Conclusions: The mortality rates for patients treated with the DCB and uncoated PTA were indistinguishable over 3-year follow-up. Additional patient-level, adequately powered meta-analyses with larger RCT data sets will be needed to confirm the generalizability of these findings.

Clinical trial registration: URL: http://www.clinicaltrials.gov. Unique identifiers: NCT02110524, NCT01858363, NCT01858428, NCT03421561, NCT01912937, NCT01927068, and NCT02769273.

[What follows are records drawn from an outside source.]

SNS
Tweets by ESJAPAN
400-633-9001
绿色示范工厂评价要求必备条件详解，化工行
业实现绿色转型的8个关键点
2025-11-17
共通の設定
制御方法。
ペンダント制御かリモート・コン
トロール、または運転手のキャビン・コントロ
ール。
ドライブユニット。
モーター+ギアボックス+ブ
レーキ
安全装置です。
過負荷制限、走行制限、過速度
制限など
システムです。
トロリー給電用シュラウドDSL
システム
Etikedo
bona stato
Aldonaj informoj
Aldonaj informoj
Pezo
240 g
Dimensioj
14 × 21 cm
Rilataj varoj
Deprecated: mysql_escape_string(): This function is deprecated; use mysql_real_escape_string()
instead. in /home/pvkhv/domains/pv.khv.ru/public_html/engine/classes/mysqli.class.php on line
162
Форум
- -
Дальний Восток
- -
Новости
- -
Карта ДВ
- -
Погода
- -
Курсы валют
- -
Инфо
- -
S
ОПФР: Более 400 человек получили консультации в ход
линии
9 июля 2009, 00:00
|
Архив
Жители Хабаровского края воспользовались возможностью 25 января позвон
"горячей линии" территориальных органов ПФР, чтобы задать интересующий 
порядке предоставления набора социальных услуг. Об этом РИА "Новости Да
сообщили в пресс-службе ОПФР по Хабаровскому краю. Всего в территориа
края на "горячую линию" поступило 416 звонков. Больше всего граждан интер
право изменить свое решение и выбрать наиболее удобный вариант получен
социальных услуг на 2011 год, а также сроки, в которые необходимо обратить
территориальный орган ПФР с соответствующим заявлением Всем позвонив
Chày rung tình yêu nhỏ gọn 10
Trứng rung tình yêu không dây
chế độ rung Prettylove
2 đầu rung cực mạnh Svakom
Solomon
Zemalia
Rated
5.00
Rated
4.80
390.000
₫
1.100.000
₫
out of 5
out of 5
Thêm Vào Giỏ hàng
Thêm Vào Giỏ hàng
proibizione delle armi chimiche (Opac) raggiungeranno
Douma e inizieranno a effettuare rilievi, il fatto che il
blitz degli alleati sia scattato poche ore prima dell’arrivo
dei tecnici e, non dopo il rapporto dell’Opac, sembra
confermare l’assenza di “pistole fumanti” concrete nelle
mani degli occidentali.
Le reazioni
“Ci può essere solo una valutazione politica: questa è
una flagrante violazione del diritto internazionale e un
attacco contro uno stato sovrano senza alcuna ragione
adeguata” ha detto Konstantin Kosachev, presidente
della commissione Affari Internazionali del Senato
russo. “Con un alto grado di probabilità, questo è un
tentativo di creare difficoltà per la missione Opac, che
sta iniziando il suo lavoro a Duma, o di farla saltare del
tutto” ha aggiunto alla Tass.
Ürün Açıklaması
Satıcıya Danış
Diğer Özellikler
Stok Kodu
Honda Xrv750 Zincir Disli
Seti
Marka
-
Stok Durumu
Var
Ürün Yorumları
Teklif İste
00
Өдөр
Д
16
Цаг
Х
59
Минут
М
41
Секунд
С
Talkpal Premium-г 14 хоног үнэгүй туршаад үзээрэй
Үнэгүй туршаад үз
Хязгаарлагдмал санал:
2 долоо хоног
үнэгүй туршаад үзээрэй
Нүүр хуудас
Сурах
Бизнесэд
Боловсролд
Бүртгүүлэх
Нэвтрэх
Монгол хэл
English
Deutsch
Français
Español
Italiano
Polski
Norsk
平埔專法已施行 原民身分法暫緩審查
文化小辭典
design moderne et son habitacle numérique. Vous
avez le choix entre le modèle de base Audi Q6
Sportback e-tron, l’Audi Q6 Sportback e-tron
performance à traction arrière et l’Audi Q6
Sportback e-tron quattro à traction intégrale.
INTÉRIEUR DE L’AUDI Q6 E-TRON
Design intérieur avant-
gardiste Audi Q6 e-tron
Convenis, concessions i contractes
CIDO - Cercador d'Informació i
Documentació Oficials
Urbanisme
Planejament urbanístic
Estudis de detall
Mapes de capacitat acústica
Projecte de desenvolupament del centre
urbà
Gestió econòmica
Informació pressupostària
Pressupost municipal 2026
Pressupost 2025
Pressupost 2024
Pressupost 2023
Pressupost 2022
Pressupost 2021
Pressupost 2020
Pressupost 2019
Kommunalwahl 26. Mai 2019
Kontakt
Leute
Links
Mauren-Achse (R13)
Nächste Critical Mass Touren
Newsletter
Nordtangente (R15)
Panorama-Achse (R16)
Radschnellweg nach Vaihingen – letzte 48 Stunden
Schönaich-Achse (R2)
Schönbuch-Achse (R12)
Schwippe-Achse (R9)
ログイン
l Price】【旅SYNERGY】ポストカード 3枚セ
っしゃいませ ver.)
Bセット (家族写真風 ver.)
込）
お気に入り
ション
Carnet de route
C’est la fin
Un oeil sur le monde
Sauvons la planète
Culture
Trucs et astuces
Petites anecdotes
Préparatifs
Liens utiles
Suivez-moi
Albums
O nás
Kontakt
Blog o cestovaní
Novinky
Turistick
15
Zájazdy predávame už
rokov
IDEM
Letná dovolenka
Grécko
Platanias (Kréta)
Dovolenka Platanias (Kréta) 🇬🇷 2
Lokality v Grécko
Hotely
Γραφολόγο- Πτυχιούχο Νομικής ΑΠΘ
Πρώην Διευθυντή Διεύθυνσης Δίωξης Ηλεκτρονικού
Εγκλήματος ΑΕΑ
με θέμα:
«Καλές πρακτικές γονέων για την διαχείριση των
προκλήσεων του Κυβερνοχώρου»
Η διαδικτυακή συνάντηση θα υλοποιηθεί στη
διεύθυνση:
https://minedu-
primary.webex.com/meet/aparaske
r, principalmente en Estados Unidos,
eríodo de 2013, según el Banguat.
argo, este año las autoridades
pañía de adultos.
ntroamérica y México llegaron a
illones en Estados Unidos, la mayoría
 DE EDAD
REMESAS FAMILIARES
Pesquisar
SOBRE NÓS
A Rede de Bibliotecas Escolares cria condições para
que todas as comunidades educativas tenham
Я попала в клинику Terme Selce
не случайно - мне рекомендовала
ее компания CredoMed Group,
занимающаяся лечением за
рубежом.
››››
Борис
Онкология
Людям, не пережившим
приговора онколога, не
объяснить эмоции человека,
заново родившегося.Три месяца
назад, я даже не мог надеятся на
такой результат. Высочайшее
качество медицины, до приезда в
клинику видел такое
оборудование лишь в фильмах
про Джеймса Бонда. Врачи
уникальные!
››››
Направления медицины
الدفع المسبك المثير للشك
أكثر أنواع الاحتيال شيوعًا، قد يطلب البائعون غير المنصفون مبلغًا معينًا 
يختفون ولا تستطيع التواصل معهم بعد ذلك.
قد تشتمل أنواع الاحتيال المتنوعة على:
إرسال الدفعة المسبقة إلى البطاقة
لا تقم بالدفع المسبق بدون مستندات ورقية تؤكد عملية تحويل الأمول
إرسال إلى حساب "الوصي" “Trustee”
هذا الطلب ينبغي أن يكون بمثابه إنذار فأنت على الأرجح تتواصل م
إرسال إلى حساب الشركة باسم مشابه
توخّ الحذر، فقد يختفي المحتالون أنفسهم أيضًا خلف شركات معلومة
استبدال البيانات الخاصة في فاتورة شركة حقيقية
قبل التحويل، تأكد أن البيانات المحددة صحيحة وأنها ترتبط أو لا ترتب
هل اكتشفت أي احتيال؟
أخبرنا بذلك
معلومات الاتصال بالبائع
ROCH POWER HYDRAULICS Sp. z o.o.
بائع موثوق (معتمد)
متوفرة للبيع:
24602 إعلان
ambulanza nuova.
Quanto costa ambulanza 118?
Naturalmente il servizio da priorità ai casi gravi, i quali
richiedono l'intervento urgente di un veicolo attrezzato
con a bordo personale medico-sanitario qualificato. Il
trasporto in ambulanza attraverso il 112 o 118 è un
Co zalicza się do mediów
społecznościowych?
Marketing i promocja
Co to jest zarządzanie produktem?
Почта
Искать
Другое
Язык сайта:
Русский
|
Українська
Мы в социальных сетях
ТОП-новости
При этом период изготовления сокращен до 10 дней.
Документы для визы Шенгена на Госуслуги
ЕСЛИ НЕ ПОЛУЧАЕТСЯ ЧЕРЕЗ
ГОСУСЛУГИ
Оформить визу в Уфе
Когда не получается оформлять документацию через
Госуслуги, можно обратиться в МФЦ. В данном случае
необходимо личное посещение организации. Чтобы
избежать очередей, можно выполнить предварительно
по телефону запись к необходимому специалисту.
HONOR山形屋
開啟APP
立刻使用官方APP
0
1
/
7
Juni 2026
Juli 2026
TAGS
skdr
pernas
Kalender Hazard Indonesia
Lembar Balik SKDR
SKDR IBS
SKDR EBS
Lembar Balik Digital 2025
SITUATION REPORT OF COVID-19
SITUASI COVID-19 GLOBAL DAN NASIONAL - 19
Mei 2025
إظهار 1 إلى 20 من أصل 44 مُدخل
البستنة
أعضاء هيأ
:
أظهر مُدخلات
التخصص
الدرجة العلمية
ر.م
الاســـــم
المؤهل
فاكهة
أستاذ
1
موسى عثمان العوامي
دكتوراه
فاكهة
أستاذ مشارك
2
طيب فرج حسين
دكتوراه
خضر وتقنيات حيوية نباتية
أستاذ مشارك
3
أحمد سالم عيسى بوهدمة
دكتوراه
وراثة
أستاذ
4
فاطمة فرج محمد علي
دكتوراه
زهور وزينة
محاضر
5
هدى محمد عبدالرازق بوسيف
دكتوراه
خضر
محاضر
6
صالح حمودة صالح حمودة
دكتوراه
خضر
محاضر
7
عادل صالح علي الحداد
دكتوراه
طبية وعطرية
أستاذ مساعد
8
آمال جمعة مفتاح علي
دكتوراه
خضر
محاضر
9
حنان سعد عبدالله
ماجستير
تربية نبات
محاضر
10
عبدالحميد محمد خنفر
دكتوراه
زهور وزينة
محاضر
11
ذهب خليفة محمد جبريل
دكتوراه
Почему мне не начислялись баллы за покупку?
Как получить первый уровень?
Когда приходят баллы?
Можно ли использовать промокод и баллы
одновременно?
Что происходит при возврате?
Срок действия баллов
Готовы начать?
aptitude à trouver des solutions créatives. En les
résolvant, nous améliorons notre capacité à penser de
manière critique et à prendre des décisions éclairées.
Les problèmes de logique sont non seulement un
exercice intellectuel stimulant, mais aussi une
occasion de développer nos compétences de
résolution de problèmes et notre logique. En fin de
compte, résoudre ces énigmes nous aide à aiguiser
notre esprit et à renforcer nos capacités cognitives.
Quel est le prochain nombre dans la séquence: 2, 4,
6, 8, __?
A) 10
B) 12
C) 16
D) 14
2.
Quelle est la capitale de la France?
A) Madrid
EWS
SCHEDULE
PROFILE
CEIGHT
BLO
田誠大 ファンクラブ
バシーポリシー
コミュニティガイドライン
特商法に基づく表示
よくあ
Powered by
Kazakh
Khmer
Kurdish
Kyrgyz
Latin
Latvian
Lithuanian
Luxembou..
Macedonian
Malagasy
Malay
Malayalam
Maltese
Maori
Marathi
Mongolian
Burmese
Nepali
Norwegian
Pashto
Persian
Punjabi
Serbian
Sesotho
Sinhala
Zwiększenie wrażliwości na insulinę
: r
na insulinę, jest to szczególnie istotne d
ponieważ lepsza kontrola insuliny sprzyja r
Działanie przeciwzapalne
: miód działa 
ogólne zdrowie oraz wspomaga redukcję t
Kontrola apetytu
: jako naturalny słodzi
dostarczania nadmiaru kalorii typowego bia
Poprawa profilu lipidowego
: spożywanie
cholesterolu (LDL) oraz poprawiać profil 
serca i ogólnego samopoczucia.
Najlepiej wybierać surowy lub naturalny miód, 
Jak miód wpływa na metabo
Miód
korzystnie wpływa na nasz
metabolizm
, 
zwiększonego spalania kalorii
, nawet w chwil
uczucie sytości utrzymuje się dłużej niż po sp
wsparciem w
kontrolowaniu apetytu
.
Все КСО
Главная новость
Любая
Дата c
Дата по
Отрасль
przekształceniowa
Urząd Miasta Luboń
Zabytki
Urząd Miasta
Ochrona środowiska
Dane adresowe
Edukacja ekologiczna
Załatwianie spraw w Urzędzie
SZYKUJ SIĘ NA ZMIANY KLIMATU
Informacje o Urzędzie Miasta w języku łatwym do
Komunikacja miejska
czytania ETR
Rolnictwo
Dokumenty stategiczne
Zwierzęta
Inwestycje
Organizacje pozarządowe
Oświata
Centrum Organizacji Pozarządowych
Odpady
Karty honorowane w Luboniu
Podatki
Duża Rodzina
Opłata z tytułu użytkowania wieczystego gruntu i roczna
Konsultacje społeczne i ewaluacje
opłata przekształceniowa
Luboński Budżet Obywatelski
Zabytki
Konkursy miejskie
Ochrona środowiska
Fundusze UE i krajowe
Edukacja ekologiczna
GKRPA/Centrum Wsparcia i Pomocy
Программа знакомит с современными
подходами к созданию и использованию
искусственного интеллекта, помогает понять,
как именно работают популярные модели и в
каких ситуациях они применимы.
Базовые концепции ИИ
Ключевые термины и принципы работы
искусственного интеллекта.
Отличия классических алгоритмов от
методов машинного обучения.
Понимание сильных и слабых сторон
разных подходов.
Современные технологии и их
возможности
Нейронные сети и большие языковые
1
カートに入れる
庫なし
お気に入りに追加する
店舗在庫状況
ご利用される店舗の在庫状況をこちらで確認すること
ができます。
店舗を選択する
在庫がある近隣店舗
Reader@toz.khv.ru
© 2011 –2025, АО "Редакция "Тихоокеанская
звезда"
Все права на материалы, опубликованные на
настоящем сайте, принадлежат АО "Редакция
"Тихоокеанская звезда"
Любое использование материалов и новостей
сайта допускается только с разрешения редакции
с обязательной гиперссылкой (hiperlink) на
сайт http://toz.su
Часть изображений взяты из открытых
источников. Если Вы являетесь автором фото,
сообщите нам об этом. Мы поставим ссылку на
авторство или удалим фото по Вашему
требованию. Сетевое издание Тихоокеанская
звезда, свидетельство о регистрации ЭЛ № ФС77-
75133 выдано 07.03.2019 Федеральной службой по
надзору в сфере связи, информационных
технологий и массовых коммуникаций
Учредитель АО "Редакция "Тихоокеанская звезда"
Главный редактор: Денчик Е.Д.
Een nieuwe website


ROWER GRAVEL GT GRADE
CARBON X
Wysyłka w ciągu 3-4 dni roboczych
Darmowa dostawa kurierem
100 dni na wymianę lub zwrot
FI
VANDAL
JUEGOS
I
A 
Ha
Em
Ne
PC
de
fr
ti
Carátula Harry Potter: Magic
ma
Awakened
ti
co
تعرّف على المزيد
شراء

Keywords: mortality; paclitaxel; peripheral vascular diseases.

Figure 1.

Hazard rates for mortality for drug-coated balloon arms of the 2 randomized, controlled trials (RCTs). The Pivotal study and EU RCT had nearly identical hazard rates with an overall I² of 0.0%, indicative of homogeneity. EU RCT indicates CVI Drug-coated Balloon European Randomized Clinical Trial; and PIVOTAL, Pivotal Trial of a Novel Paclitaxel-coated Percutaneous Angioplasty Balloon.

Figure 2.

Hazard rates for mortality in patients treated with drug-coated balloons.A, The hazard rates for mortality in patients treated with drug-coated balloons (DCBs) in the 7 Stellarex studies. Patients treated with DCBs in the 7 Stellarex studies had an overall I² of 47.3%, consistent with moderate heterogeneity. ILLUMENATE PK was an outlier, with a hazard rate of 0.10. B, Annualized hazard rates for mortality for patients treated with DCBs in the 6 Stellarex studies. After elimination of the PK study, the overall I² decreased to 38.6%, reflecting moderately low heterogeneity in the 6 remaining studies. EU RCT indicates CVI Drug-coated Balloon European Randomized Clinical Trial; FIH, first in human; GLOBAL, Global Study of a Drug-coated Balloon to Treat Obstructive SFA and/or Popliteal Lesions; ISR, in-stent restenosis; PIVOTAL, Pivotal Trial of a Novel Paclitaxel-coated Percutaneous Angioplasty Balloon; PK, pharmacokinetic; RCT, randomized, controlled trial; and SAVER-E, Stellarex Vascular E-Registry.

Figure 3.

Survival in the pooled randomized, controlled trials (RCTs). The pooled RCTs show no significant differences in the survival rates in the 2 groups through 3-year (1080-day) follow-up. For further information about pooling, refer to the combining data sets section of the article. The P value tests the null hypothesis that restricted mean survival time (RSMT) for the 2 curves are equal vs the alternative that they are not equal. DCB indicates drug-coated balloon; and PTA, uncoated percutaneous transluminal angioplasty.

Figure 4.

Survival through 3 years (1080 days) in the 6-study pooled data set. The ILLUMENATE PK study (Pharmacokinetic Study of Drug-coated Angioplasty Balloons in the Superficial Femoral or Popliteal Arteries) was excluded because there were no deaths. The Kaplan–Meier estimates are reported for each year. DCB indicates drug-coated balloon.

Figure 5.

Survival through 3 years in the 4 nonrandomized, pooled studies. The 3-year mortality estimate for the ILLUMENATE FIH (CVI Drug-coated Balloon First in Human Trial), ILLUMENATE Global (Global Study of a Drug-Coated Balloon to Treat Obstructive SFA and/or Popliteal Lesions), Global-ISR (in-stent restenosis), and SAVER (Stellarex Vascular E-Registry) studies was 7.0% by Kaplan–Meier methodology. DCB indicates drug-coated balloon.